No último ano a desigualdade de renda do trabalho alcançou o nível mais alto da década. Olhando para a série anual, a desigualdade de renda vem crescendo desde 2015 e em 2019 houve um avanço médio de 0.17%, o menor deste período de altas, sugerindo tendência a estabilidade. A renda per capita média segue pelo 3º ano de crescimento a taxa de 1.6% em 2019, fazendo com que o bem estar social tenha crescido 1.32%, o melhor desempenho desde o início da recessão.

O levantamento explora as flutuações trimestre a trimestre dos mesmos indicadores. O Índice de Gini, indicador que mede a desigualdade de renda em uma escala de 0 a 1 (quanto mais próximo de 1 maior é a concentração de renda), teve a sua 1ª queda no 4º trimestre de 2019; interrompendo 18 trimestres consecutivos de aumento na desigualdade. O Gini passou de 0.62832 no 4º trimestre de 2018 para 0.6276 no 4º trimestre deste ano.

“Estamos no ápice da concentração pela PNADC. Segundo a tendência dos últimos trimestres do ano, parece que pode começar a descida cíclica” segundo o diretor do FGV Social – Marcelo Neri. “O aumento na concentração de renda já vinha perdendo fôlego, com ritmo de crescimento cada vez menor. O resultado do último trimestre de 2019 foi o primeiro em que houve queda numérica de fato. Está caindo muito pouco, mas está no azul. A renda per capita do trabalho está crescendo, não tanto quanto há um ano, mas, é uma boa notícia combinada”, analisa.

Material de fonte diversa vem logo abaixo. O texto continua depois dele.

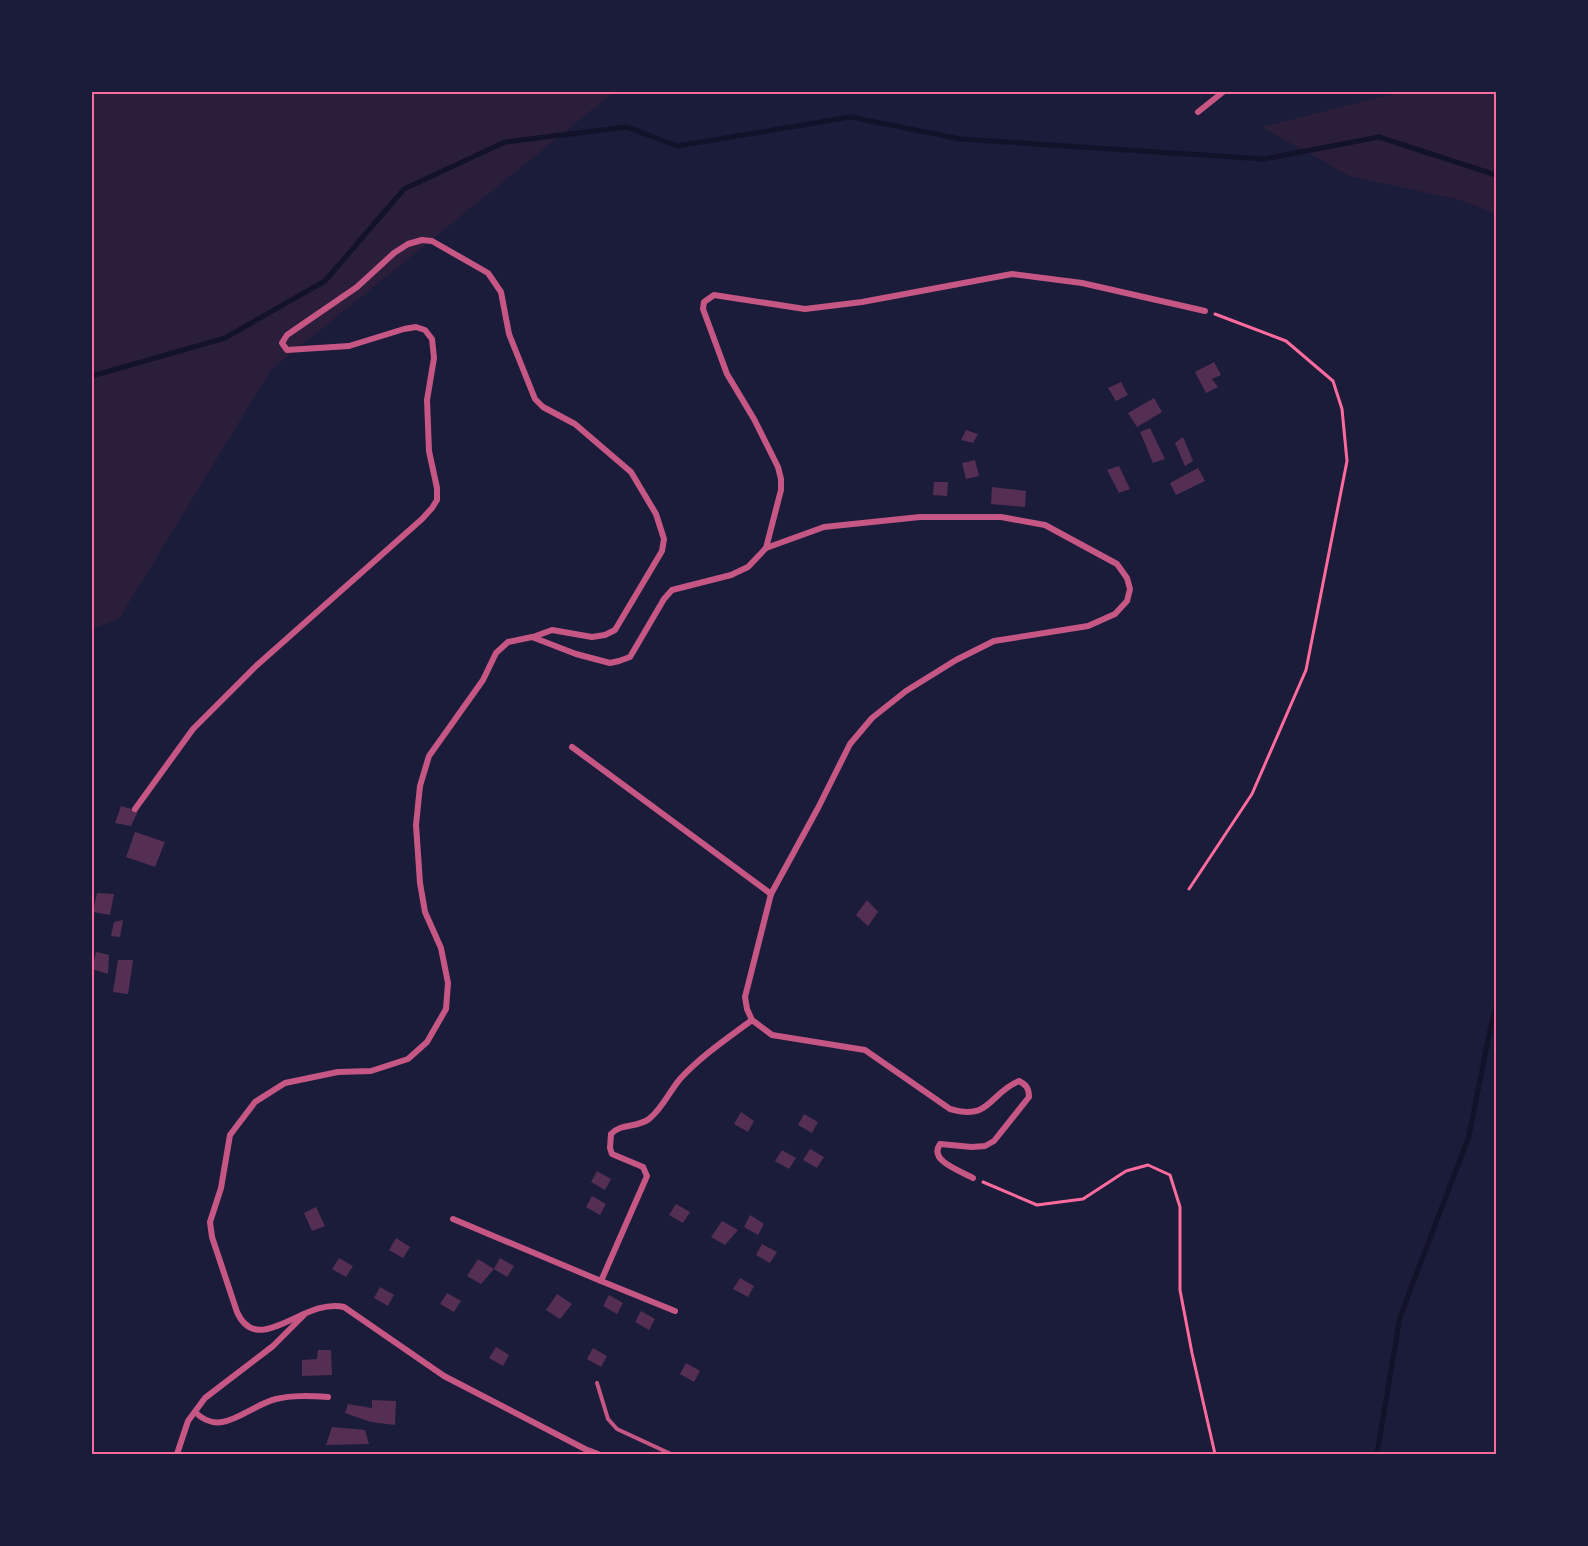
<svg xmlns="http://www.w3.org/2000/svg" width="1588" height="1546" font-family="Bitter,serif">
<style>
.green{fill:#2a1e3b}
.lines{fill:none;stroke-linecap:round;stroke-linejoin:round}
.stream{stroke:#12122b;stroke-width:5}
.building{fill:#542f53}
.path{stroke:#ff6b9d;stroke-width:3}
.service{stroke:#c65784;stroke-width:4}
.minor{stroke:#c65784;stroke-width:6}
.neatline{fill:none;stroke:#ff6b9d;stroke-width:2}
</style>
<rect width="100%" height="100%" fill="#1b1b3a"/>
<g class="green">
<path d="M92 92H614L271 370 119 619 92 629Z"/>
<path d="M1401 92H1496V214L1460 200 1349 176 1262 127Z"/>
</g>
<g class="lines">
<g class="stream">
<path d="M92 376 225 338 325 281 404 189 505 142 627 127 677 146 850 117 960 139 1264 159 1379 137 1496 175"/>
<path d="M1377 1454 1400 1317 1469 1136 1492 1020 1496 1008"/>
</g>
</g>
<g class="building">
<path d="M1214 362 1221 375 1212 379 1218 387 1206 393 1195 372Z"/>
<path d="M1121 382 1128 395 1116 401 1108 388Z"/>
<path d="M1154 398 1162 412 1137 427 1128 413Z"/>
<path d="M1150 428 1165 459 1153 463 1140 432Z"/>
<path d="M966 430 978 434 973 443 961 440Z"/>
<path d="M1183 437 1193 461 1185 466 1175 443Z"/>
<path d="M975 460 979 476 966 479 962 463Z"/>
<path d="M1119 466 1130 489 1119 493 1107 470Z"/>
<path d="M1198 468 1205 481 1176 495 1170 483Z"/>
<path d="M934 482H948L947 496 933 495Z"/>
<path d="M992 487 1026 491 1025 507 991 504Z"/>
<path d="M121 806 138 811 131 826 115 823Z"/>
<path d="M135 832 165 842 155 867 126 857Z"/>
<path d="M97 893 114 894 110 915 93 912Z"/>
<path d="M867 900 878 912 868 926 856 915Z"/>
<path d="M123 920 120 937 111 936 114 922Z"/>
<path d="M96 952 109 955 108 974 92 969Z"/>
<path d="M118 960H133L128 994 113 992Z"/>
<path d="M741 1112 754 1121 748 1132 734 1124Z"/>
<path d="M804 1114 818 1122 812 1133 798 1125Z"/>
<path d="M810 1149 824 1157 817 1168 803 1160Z"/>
<path d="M782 1150 796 1158 789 1169 775 1161Z"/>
<path d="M597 1171 611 1179 605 1190 591 1182Z"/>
<path d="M592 1196 606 1204 600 1215 586 1207Z"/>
<path d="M676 1204 690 1212 683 1223 669 1215Z"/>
<path d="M316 1207 325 1226 312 1231 304 1213Z"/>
<path d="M750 1215 764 1224 758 1235 744 1227Z"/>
<path d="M722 1221 738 1230 725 1245 711 1237Z"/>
<path d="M396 1238 410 1247 403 1258 389 1250Z"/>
<path d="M762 1244 777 1252 770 1263 756 1255Z"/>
<path d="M339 1258 353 1266 346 1277 332 1269Z"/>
<path d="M500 1258 514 1266 507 1277 494 1269Z"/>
<path d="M478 1259 494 1269 481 1284 467 1276Z"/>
<path d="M740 1278 754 1286 748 1297 733 1289Z"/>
<path d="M380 1287 394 1295 388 1306 374 1298Z"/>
<path d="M447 1293 461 1301 454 1312 440 1304Z"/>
<path d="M557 1294 572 1304 560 1319 546 1310Z"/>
<path d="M609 1295 623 1303 617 1314 603 1306Z"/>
<path d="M641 1311 655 1319 649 1330 635 1322Z"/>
<path d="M496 1347 509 1355 503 1366 489 1358Z"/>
<path d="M593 1348 607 1356 601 1367 587 1359Z"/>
<path d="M318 1350H331L332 1375 302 1376V1360L317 1359Z"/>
<path d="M686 1363 700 1371 694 1382 680 1374Z"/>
<path d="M372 1400 396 1401 395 1425 371 1422 345 1413 348 1404 372 1408Z"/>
<path d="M332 1427 365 1430 369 1444 326 1445Z"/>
</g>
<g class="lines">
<g class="path">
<path d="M1189 889 1252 794 1306 670 1347 461 1342 409 1333 381 1286 341 1215 314"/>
<path d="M983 1182 1037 1205 1083 1199 1126 1171 1148 1165 1170 1175 1180 1207V1290L1192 1353 1215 1454"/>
</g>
<path class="service" d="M597 1383 608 1419 617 1429 671 1454"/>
<g class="minor">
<path d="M1198 112 1223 92"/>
<path d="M766 548 781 490V479L778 467 754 419 727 374 703 309 704 302 714 295 805 309 862 302 1012 274 1082 283 1205 311"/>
<path d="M572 747 771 894"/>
<path d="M135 809 193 729 256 666 422 519 432 508 437 500V488L429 451 427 400 434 358 432 339 425 330 416 327 404 329 349 346 287 350 282 343 287 335 357 287 394 253 408 244 422 240 432 241 488 273 501 292 509 334 535 399 543 407 575 424 631 472 656 514 664 539 662 551 615 630 605 635 592 637 552 630 533 637"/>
<path d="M453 1219 601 1281 647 1176 643 1167 612 1154 610 1148 611 1134C621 1123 637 1128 649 1119 662 1109 669 1092 680 1079 701 1056 728 1038 752 1020"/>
<path d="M601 1281 675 1311"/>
<path d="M195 1412C222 1439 247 1406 276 1399 293 1395 311 1396 328 1397"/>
<path d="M177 1454 188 1421 205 1398 273 1346 304 1315"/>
<path d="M598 1454 585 1449 444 1376 344 1307C304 1297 258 1359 237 1312L212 1237 210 1222 221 1188 230 1135 255 1102 285 1083 338 1072 371 1071 408 1059 427 1042 446 1009 448 983 441 948 425 912 420 883 416 825 420 786 429 756 483 680 496 653 508 642 532 637 576 654 610 663 619 661 630 657 664 599 672 590 731 575 748 567 766 548 824 527 920 517H1001L1045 525 1117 564 1127 578 1130 589 1127 601 1115 614 1088 626 994 641 956 660 906 691 872 718 850 744 818 808 771 894 745 997 747 1009 752 1020 772 1035 865 1050 950 1109C991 1121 988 1094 1019 1081 1027 1085 1029 1089 1029 1097L994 1141 985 1146 972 1147 940 1144C928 1161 961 1171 973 1178"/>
</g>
</g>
<rect width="1588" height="1546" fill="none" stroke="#1b1b3a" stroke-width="186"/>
<rect x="93" y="93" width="1402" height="1360" class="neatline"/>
</svg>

Extrema pobreza e o Bolsa Família

Entre 2014 e 2018, a renda dos 5% mais pobres no Brasil caiu 39% e, como consequência, a extrema pobreza aumentou em 67% neste interim. Este aumento na extrema pobreza ocorreu em função de desajustes no Bolsa Família. Seja por conta de perdas reais no valor do benefício, que não foi corrigido segundo à inflação em 2015 (quando esta girava em torno de 10%) e em 2017 (já com inflação menor), como também devido à redução no número de beneficiários. É estimado que 900 mil pessoas foram desligadas do programa em 2019, acarretando no surgimento de uma fila média anual de 500 mil pessoas que deveriam estar sendo atendidas, mas ainda estão esperando para serem cobertas pelo Bolsa Família. Há outras estimativas apontam que 1 milhão de pessoas estavam na fila para serem atendidas pelo programa em 2019.

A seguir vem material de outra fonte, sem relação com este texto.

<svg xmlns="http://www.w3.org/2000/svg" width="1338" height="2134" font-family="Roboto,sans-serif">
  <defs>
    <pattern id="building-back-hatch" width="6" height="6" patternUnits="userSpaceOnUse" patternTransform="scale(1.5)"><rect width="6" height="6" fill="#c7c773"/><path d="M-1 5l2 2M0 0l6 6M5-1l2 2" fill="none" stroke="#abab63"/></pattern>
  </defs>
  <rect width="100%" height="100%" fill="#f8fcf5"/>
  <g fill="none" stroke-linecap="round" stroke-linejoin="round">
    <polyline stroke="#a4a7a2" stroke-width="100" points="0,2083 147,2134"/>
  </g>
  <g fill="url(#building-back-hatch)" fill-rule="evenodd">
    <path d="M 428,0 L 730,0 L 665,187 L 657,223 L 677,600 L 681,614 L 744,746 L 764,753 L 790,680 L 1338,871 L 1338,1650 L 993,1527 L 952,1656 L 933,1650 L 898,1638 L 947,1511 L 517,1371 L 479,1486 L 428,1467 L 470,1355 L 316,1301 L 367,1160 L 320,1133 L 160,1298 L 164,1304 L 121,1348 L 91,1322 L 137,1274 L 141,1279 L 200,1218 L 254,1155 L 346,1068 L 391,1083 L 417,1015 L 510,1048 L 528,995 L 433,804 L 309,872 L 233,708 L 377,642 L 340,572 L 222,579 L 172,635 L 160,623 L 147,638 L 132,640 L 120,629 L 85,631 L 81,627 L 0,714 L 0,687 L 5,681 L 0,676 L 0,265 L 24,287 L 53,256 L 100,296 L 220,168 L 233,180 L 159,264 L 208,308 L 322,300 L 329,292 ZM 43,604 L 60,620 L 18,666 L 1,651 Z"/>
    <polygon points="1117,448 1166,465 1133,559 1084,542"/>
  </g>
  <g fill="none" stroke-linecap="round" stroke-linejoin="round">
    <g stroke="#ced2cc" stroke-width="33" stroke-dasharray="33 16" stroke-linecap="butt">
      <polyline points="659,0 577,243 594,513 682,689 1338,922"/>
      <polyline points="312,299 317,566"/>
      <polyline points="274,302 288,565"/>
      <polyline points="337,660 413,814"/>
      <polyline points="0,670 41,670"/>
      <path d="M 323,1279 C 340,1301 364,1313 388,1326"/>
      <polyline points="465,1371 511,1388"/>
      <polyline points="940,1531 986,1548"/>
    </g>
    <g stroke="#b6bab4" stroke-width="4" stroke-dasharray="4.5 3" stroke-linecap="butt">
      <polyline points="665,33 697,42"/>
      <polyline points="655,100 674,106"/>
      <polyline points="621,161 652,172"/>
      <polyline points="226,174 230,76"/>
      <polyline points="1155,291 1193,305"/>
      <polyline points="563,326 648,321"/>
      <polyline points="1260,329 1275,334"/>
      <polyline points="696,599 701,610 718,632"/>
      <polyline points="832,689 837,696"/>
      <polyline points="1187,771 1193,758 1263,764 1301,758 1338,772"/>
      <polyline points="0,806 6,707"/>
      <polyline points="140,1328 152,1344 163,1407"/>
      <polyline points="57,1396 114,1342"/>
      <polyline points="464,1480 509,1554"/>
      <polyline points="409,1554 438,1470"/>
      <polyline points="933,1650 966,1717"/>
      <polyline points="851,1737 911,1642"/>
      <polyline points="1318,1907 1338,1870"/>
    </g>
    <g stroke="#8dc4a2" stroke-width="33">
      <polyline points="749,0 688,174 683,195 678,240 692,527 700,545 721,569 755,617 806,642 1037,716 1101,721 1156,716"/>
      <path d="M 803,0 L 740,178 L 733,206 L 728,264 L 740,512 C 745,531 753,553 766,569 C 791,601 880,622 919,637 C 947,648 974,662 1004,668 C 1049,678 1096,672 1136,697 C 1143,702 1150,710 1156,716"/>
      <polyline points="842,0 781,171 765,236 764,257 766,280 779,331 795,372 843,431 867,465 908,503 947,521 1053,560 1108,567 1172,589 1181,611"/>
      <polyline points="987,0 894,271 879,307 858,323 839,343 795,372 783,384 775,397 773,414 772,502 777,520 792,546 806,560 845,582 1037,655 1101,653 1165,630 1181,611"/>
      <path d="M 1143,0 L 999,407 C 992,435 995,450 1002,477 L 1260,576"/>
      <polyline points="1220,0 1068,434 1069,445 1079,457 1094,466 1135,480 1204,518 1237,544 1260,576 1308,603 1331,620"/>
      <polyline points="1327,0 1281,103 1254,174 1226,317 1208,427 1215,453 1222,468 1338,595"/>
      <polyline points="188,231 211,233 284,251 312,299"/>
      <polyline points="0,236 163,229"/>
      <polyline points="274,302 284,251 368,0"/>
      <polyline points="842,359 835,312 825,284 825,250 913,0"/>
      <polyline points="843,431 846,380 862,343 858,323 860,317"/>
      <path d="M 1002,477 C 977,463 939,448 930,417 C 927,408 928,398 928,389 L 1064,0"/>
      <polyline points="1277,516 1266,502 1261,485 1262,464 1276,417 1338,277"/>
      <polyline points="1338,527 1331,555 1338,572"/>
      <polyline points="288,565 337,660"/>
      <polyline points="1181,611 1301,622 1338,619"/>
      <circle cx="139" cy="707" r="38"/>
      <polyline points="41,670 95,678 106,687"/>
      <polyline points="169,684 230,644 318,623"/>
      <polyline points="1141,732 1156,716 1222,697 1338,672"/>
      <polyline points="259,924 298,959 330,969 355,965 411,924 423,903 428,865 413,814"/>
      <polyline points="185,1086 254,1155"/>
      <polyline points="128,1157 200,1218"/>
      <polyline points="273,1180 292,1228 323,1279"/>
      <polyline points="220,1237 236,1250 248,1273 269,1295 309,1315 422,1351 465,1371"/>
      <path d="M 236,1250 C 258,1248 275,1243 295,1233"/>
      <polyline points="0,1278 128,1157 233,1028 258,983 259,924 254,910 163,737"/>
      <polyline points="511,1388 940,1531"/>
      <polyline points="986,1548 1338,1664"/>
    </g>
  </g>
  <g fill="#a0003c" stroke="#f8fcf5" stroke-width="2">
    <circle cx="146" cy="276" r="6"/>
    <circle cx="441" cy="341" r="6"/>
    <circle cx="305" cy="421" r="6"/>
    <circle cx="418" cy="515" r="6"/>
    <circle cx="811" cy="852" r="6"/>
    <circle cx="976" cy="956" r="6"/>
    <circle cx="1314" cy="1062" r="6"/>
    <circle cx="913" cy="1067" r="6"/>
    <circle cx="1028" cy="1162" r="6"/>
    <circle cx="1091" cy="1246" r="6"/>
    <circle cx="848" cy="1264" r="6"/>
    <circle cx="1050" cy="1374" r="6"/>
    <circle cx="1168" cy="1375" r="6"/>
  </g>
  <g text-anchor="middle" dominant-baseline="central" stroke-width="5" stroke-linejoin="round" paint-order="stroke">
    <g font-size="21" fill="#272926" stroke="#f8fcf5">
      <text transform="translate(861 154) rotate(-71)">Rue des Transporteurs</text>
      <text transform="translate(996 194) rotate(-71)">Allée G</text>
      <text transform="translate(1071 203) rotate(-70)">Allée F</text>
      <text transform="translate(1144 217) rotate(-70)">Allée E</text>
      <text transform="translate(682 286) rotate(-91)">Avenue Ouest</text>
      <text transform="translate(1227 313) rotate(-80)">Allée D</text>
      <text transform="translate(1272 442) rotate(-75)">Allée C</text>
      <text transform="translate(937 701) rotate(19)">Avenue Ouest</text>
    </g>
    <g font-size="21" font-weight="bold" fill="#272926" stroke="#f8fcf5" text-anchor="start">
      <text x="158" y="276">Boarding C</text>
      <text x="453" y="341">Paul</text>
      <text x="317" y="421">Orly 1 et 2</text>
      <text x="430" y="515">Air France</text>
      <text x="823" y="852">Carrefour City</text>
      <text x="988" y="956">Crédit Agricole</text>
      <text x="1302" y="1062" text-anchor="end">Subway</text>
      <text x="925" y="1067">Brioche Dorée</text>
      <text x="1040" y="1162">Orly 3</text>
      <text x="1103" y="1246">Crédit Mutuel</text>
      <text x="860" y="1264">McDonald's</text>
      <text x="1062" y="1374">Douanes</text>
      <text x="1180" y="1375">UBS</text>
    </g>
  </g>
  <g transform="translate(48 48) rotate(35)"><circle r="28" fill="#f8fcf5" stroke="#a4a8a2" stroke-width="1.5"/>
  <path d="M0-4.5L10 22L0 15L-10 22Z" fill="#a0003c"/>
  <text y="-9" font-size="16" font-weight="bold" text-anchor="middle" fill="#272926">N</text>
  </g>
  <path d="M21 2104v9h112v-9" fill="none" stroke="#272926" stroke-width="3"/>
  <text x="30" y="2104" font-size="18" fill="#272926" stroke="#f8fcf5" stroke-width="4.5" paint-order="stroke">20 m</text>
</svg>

Portanto, o principal instrumento de combate à pobreza regrediu durante a crise econômica iniciada em 2014, o que levou à perda de bem-estar e ao crescimento no contingente de brasileiros em situação de extrema vulnerabilidade econômica e social.

O Bolsa Família é um programa de combate à extrema pobreza que cobre um quarto da população brasileira. Focalizado em crianças e famílias abaixo das linhas de extrema pobreza e pobreza estimadas pelo governo, o benefício é oferecido através de um cartão magnético em posse das mães e/ou mulheres da família em 90% dos casos. O valor de elegibilidade inicial ao benefício básico, hoje em 89 reais por pessoa, é bem próximo da linha mais baixa de pobreza das metas do milênio da ONU no valor de $1.25 por dia ajustado por paridade de poder de compra. O custo do programa é de apenas 0.4% do PIB, um valor ínfimo comparado aos seus impactos diretos na vida dos mais pobres e na economia brasileira. Por exemplo, para cada R$1 gasto com o Bolsa Família são gerados R$1.78 para a economia brasileira. Isso significa que cada real gasto com o Bolsa Família impacta três vezes mais o PIB que os benefícios da previdência social e 50% mais que o BPC, outra política voltada aos pobres.

Segundo Marcelo Neri, diretor do FGV Social, os desajustes no Bolsa Família dos últimos cinco anos significaram um ajuste fiscal nos ombros dos mais pobres que quase não contribuiu para a questão fiscal do país e ainda desprotegeu os brasileiros mais vulneráveis durante um período de crise econômica. Sem contar que isto tornou a recuperação da economia ainda mais devagar, uma vez que menos renda nas mãos dos mais pobres significa menos consumo em geral, visto que este grupo da população tende a consumir uma maior parte do seu orçamento familiar. Assim, as “rodas” da economia rodaram mais devagar com os desajustes no programa.